## Activity
Restate word for word the lines of the data below, from the first through the one that has "s to furniture surfaces, our China Marble".

□ □ □ □

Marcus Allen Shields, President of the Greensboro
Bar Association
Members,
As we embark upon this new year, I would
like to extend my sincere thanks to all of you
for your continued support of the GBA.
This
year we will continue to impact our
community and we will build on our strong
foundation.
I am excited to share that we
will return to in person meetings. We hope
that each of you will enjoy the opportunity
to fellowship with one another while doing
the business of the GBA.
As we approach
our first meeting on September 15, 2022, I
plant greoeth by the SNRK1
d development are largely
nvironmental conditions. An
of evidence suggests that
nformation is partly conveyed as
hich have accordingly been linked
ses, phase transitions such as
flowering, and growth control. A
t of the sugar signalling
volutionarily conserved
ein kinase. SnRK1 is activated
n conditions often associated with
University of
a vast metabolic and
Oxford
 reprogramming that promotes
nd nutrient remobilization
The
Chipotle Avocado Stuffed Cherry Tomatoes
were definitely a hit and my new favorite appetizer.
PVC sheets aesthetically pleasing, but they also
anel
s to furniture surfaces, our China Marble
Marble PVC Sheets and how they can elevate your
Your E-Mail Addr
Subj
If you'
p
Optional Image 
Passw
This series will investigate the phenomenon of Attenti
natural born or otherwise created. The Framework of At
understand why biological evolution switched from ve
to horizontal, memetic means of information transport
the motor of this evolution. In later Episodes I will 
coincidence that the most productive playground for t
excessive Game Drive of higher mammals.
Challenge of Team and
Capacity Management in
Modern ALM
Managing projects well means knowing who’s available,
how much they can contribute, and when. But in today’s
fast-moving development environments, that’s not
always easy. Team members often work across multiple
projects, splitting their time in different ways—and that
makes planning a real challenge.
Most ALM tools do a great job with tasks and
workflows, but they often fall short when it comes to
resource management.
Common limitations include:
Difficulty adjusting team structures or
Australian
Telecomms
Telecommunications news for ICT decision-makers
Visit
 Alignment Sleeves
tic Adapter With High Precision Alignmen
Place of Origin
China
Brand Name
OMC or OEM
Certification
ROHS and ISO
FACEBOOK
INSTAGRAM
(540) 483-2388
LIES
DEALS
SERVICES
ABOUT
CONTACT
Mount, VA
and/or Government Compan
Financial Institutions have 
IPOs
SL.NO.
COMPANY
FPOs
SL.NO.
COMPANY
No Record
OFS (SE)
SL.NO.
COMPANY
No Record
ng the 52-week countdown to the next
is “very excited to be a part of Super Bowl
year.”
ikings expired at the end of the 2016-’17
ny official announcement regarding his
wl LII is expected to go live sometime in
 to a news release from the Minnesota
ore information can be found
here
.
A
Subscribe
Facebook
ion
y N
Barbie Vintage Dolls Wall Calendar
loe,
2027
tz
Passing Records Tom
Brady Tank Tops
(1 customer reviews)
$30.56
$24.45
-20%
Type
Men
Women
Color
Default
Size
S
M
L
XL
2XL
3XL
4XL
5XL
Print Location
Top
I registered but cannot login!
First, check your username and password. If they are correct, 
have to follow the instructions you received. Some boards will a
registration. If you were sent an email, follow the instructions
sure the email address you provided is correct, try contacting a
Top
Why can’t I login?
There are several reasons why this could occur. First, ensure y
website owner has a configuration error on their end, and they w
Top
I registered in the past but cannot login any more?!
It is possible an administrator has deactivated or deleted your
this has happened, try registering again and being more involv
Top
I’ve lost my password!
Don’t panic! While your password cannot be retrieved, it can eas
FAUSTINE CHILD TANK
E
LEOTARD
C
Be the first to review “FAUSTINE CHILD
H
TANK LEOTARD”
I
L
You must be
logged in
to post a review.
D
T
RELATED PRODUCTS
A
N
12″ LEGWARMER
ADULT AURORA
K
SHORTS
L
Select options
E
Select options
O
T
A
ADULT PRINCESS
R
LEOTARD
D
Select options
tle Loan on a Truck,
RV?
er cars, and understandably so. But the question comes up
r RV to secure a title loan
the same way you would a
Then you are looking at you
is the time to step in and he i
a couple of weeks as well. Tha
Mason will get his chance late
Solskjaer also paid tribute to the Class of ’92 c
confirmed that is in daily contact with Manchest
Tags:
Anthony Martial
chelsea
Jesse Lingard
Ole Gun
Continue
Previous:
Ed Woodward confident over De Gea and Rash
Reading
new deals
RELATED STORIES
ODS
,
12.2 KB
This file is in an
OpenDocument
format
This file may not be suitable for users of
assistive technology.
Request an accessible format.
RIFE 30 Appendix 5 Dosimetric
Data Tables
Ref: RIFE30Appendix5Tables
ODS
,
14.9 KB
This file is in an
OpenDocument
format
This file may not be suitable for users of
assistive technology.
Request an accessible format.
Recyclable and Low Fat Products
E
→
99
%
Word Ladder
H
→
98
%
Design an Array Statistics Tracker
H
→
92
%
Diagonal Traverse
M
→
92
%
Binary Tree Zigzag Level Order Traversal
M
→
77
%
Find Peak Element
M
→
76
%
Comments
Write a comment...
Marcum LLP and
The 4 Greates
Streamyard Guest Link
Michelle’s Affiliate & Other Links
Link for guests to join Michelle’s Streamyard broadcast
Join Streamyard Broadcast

□ □ □ □

## Expected answer
Marcus Allen Shields, President of the Greensboro
Bar Association
Members,
As we embark upon this new year, I would
like to extend my sincere thanks to all of you
for your continued support of the GBA.
This
year we will continue to impact our
community and we will build on our strong
foundation.
I am excited to share that we
will return to in person meetings. We hope
that each of you will enjoy the opportunity
to fellowship with one another while doing
the business of the GBA.
As we approach
our first meeting on September 15, 2022, I
plant greoeth by the SNRK1
d development are largely
nvironmental conditions. An
of evidence suggests that
nformation is partly conveyed as
hich have accordingly been linked
ses, phase transitions such as
flowering, and growth control. A
t of the sugar signalling
volutionarily conserved
ein kinase. SnRK1 is activated
n conditions often associated with
University of
a vast metabolic and
Oxford
 reprogramming that promotes
nd nutrient remobilization
The
Chipotle Avocado Stuffed Cherry Tomatoes
were definitely a hit and my new favorite appetizer.
PVC sheets aesthetically pleasing, but they also
anel
s to furniture surfaces, our China Marble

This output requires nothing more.